Really will be sad to leave Sydney. It is one of the greatest cities in the world and I would love to come back one day. Anyway it's off to Perth now for two weeks


----------



## roddy (Dec 25, 2008)

i would have thot it would take about two weeks to get over to Perth,,, anyway,, keep your eye out for you know who :wink:


----------



## Hilly10 (Feb 4, 2004)

roddy said:


> i would have thot it would take about two weeks to get over to Perth,,, anyway,, keep your eye out for you know who :wink:


WHO


----------



## roddy (Dec 25, 2008)

Hilly10 said:


> roddy said:
> 
> 
> > i would have thot it would take about two weeks to get over to Perth,,, anyway,, keep your eye out for you know who :wink:
> ...


KYLIE !!!!!!!!!! :roll:


----------



## Hilly10 (Feb 4, 2004)

It's the Aussie Rules final today and Fremantle Dockers are in the final over in Melbourne. The Dockers are my cousins team the whole town as gone crazy complete underdogs they are.
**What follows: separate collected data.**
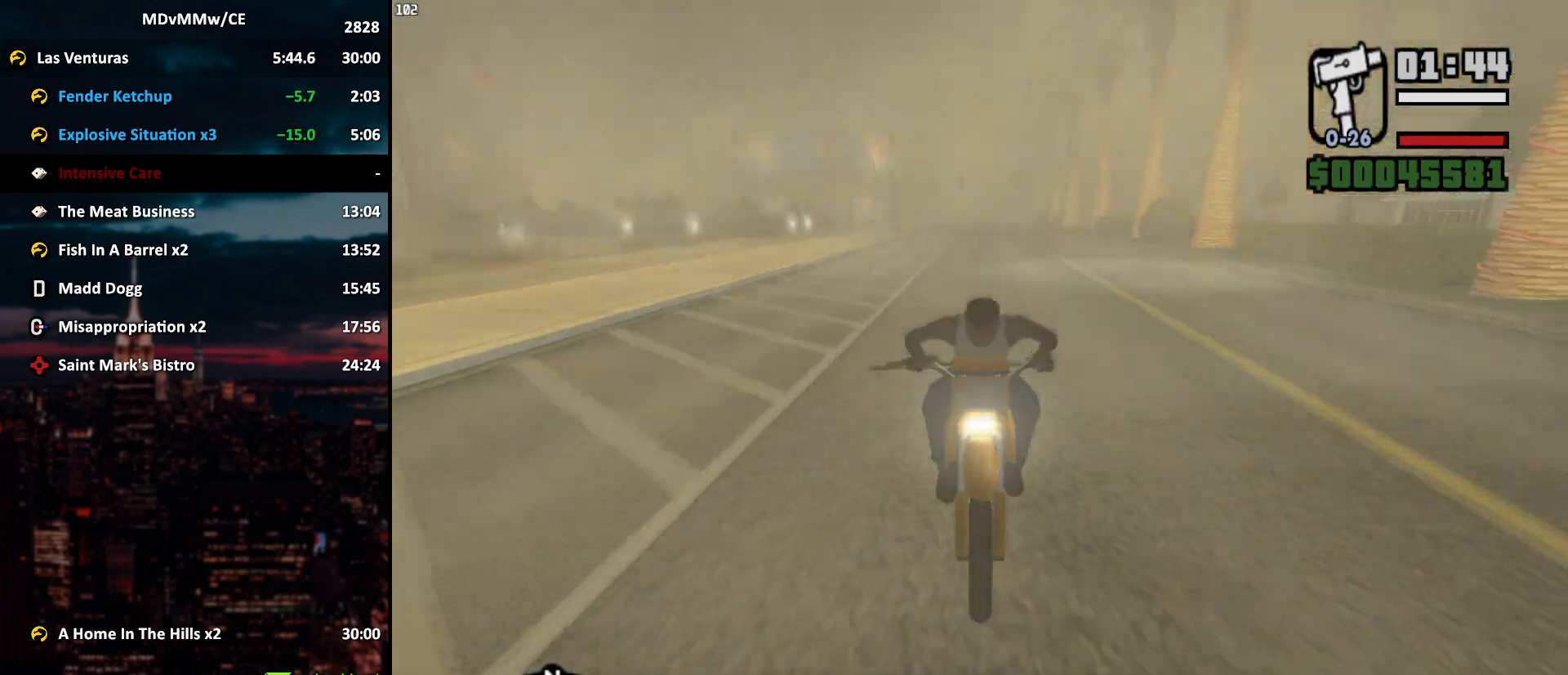
{"keys": ["c", "w"], "mouse": [], "events": [[33, "mouse_right", "down"], [117, "mouse_right", "up"], [167, "mouse_right", "down"], [217, "mouse_right", "up"], [267, "mouse_right", "down"], [350, "mouse_right", "up"], [400, "mouse_right", "down"], [500, "mouse_right", "up"]]}
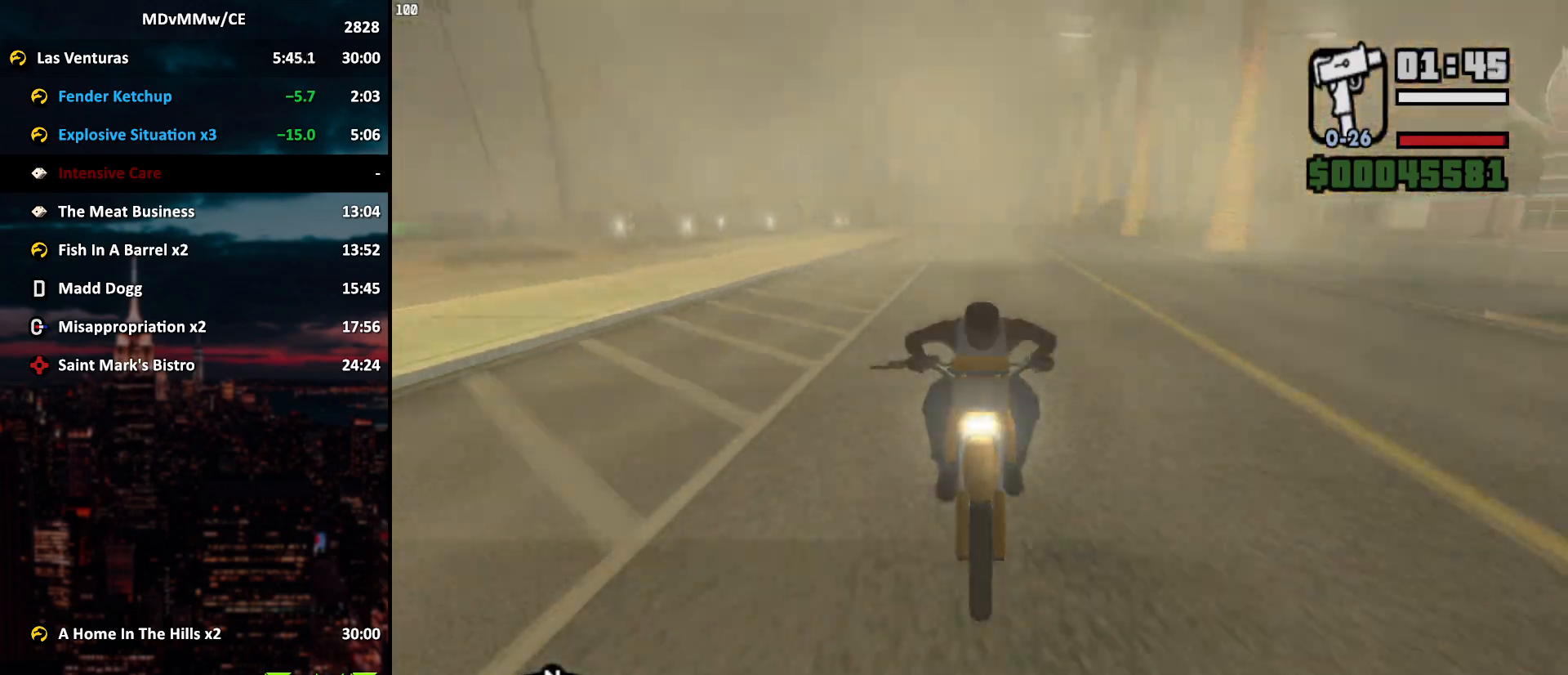
{"keys": ["c", "w"], "mouse": ["right"], "events": [[50, "mouse_right", "down"], [133, "mouse_right", "up"], [183, "mouse_right", "down"], [283, "mouse_right", "up"], [317, "mouse_right", "down"], [417, "mouse_right", "up"], [467, "mouse_right", "down"]]}
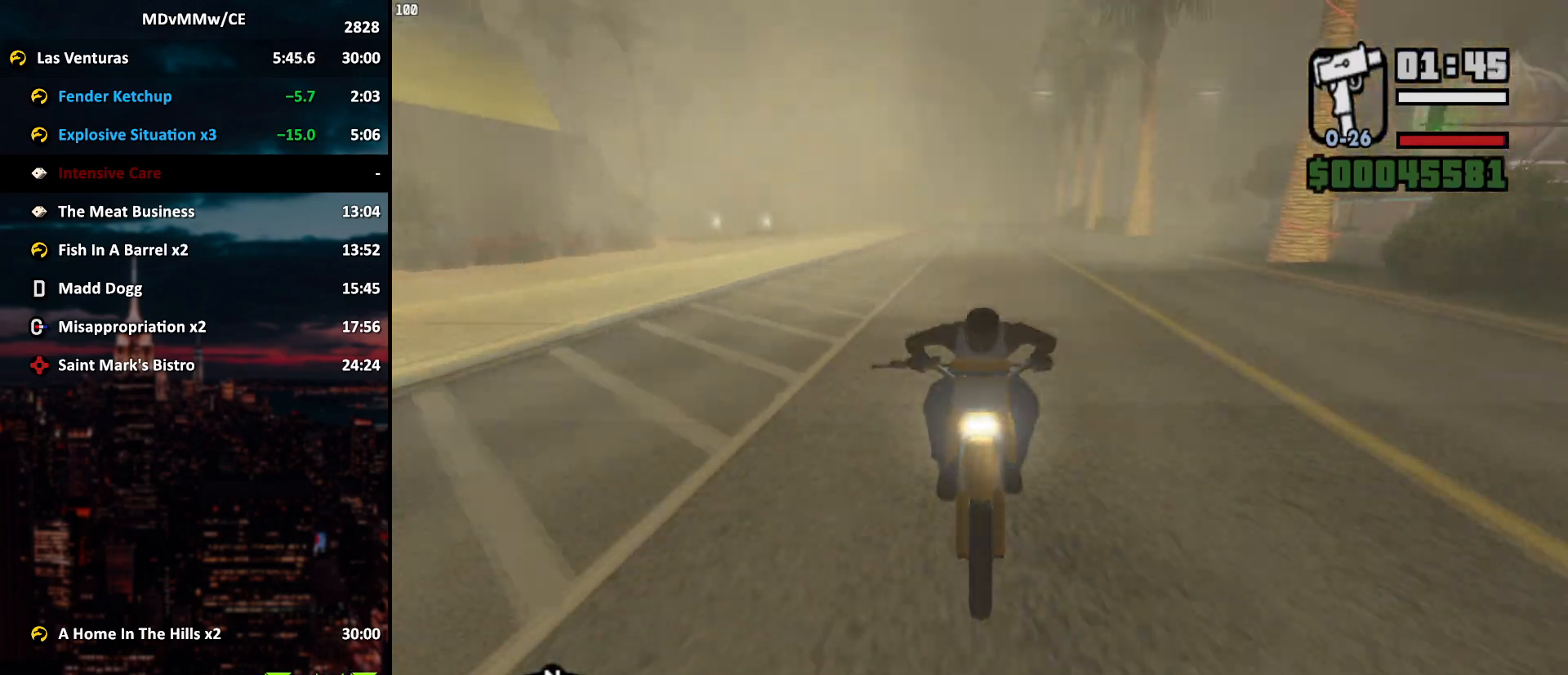
{"keys": ["c", "w"], "mouse": ["right"], "events": [[50, "mouse_right", "up"], [100, "mouse_right", "down"], [150, "mouse_right", "up"], [200, "mouse_right", "down"], [300, "mouse_right", "up"], [350, "mouse_right", "down"], [433, "mouse_right", "up"], [483, "mouse_right", "down"]]}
Anyway it's going to be boozy afternoon.


----------



## jamman (May 6, 2002)

roddy said:


> Hilly10 said:
> 
> 
> > roddy said:
> ...


He should be so lucky, lucky lucky lucky

Start taking pics Hilly will be a good journal to look back over


----------



## roddy (Dec 25, 2008)

That ARF is mad , it makes rugby look tame , 
Some pictures of Kylie would be great


----------



## Hilly10 (Feb 4, 2004)

Well the Dockers lost but did not disgrace themselves. You are right Roddy lost count of how manny players went off with blood injuries. There where 40 thousand people in Main Street in Fremantle the place was rocking, we stayed at home where the drink flowed better


----------



## Hilly10 (Feb 4, 2004)

Hi guys
First things first. Roddy I am sure I spotted Kylie today,well if it wasn't the bugle in my pants was for nothing. Anyway I have ended up in Adelaide now, and what a really nice city. I have a great hotel on the seafront in Geneil, bars shops etc that are some of the best I have encountered on my trip ,and the Aussies here are so friendly, it's untrue. Tomorrow I catch the Indian Pacific train to Sydney,really looking forward to that. It's nearing the end of my trip now as the wife on FaceTime yesterday said don't you think it's time you came home. Fair play


----------



## roddy (Dec 25, 2008)

i can only say that i hope it was Kylie,, i would hate to think that you have had to endure all those sun drenched beaches, cold beers , ausie barbies etc for three weeks without something to remember your time by... 8)
oh BTW, it is bloody freezin here :x


----------



## NaughTTy (Jul 9, 2003)

Hate to burst both of your bubbles, but Kylie is currently in the UK filming for The Voice, so I guess the bugle in your pants Hilly was just pining for your wife


----------



## Hilly10 (Feb 4, 2004)

It was 28 degrees here on Wednesday, Guess what I get here, pissing down and 15 degrees


----------



## roddy (Dec 25, 2008)

NaughTTy said:


> Hate to burst both of your bubbles, but Kylie is currently in the UK filming for The Voice, so I guess the bugle in your pants Hilly was just pining for your wife


WHERE ????


----------



## Spandex (Feb 20, 2009)

According to Wikipedia, some auditions in Manchester and the rest in and around London. Most of the London ones are just down the road from me.


----------



## roddy (Dec 25, 2008)

Spandex said:


> According to Wikipedia, some auditions in Manchester and the rest in and around London. Most of the London ones are just down the road from me.


auditions for what ??


----------



## mullum (Sep 16, 2011)

"The Voice" - another awful TV talent/singing show. But this paid for with the licence fee :-\


----------



## roddy (Dec 25, 2008)

mmm, well i hope Kylie does well...


----------



## Hilly10 (Feb 4, 2004)

NaughTTy said:


> Hate to burst both of your bubbles, but Kylie is currently in the UK filming for The Voice, so I guess the bugle in your pants Hilly was just pining for your wife


Thanks Paul that's pissed on my parade  must have been a look a like :roll:


----------



## NaughTTy (Jul 9, 2003)

Hilly10 said:


> NaughTTy said:
> 
> 
> > Hate to burst both of your bubbles, but Kylie is currently in the UK filming for The Voice, so I guess the bugle in your pants Hilly was just pining for your wife
> ...


Sorry buddy! :wink:


----------



## Hilly10 (Feb 4, 2004)

It's was a life size cardboard cutout ( very small )Kylie advertising Melbourne Cup Ladies day. I knew I had seen her.


----------